Key to Theosophy, H.P. BLavatsky

On how to help others

The Theosophical ideas of charity mean personal exertion for others; personal mercy and kindness; personal interest in the welfare of those who suffer; personal sympathy, forethought and assistance in their troubles or needs. We Theosophists do not believe in giving money (N. B., if we had it) through other people's hands or organizations. We believe in giving to the money a thousandfold greater power and effectiveness by our personal contact and sympathy with those who need it. We believe in relieving the starvation of the soul, as much if not more than the emptiness of the stomach; for gratitude does more good to the man who feels it, than to him for whom it is felt. Where's the gratitude which your "millions of pounds" should have called forth, or the good feelings provoked by them? Is it shown in the hatred of the East-End poor for the rich? in the growth of the party of anarchy and disorder? or by those thousands of unfortunate working girls, victims to the "sweating" system, driven daily to eke out a living by going on the streets?
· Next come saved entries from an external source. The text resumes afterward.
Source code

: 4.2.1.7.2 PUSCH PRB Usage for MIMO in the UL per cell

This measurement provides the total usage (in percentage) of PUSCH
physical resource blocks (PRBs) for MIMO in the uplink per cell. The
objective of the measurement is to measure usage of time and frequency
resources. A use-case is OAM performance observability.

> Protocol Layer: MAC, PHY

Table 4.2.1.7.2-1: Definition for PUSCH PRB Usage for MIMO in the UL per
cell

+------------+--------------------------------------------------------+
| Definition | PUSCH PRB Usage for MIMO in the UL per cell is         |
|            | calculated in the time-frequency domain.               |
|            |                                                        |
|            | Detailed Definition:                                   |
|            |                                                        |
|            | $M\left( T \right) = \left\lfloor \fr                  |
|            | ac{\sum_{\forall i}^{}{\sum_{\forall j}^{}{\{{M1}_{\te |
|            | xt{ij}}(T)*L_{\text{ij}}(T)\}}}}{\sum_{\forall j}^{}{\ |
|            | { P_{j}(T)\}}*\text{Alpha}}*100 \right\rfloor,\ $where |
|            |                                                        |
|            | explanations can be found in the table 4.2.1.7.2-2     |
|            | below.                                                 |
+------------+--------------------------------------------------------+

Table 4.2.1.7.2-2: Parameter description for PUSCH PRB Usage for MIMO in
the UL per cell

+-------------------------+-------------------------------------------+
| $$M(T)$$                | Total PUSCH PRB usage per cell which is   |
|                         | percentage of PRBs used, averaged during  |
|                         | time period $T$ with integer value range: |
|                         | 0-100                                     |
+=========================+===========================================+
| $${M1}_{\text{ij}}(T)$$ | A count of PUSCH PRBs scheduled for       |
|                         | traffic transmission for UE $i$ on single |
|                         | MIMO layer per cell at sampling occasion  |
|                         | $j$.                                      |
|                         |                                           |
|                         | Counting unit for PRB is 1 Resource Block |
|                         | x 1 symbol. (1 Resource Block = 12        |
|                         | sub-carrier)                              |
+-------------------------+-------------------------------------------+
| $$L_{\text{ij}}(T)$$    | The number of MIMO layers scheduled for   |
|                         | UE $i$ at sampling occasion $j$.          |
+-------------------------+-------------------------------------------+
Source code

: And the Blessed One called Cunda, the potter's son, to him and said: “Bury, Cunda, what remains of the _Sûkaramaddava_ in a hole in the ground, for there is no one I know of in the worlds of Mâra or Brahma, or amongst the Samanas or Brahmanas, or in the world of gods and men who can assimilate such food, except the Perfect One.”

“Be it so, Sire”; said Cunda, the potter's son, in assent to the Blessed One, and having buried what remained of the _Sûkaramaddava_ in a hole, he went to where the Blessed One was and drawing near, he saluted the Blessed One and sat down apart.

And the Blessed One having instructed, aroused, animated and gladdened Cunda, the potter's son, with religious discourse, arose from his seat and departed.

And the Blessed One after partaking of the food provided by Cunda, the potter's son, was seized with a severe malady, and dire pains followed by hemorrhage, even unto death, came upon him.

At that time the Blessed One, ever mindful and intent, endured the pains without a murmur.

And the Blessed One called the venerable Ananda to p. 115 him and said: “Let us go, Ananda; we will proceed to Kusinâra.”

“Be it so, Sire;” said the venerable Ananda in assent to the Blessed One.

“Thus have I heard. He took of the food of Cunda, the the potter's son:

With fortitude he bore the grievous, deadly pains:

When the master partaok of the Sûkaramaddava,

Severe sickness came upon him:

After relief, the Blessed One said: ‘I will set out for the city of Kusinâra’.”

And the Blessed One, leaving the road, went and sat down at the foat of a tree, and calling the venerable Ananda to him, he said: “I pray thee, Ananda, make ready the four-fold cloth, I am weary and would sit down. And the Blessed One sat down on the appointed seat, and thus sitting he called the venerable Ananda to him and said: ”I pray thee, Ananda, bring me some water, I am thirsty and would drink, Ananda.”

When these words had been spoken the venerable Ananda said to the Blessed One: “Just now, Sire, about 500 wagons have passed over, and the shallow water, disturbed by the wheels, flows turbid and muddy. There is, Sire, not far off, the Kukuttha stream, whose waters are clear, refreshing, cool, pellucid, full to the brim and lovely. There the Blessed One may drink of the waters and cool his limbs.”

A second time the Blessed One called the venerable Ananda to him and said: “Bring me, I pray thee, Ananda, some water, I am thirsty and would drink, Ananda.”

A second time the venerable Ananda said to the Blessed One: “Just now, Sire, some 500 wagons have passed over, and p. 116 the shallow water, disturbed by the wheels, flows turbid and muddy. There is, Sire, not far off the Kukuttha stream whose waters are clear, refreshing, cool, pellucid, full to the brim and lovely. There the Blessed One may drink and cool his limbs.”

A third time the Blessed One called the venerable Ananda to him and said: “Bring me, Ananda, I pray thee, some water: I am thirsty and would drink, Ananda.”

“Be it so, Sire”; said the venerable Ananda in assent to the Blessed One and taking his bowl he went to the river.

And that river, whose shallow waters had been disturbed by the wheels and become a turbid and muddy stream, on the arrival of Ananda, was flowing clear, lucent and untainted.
Do your helpless old men and women thank you for the workhouses; or your poor for the poisonously unhealthy dwellings in which they are allowed to breed new generations of diseased, scrofulous and rickety children, only to put money into the pockets of the insatiable Shylocks who own houses? Therefore it is that every sovereign of all those "millions," contributed by good and would-be charitable people, falls like a burning curse instead of a blessing on the poor whom it should relieve. We call this generating national Karma, and terrible will be its results on the day of reckoning.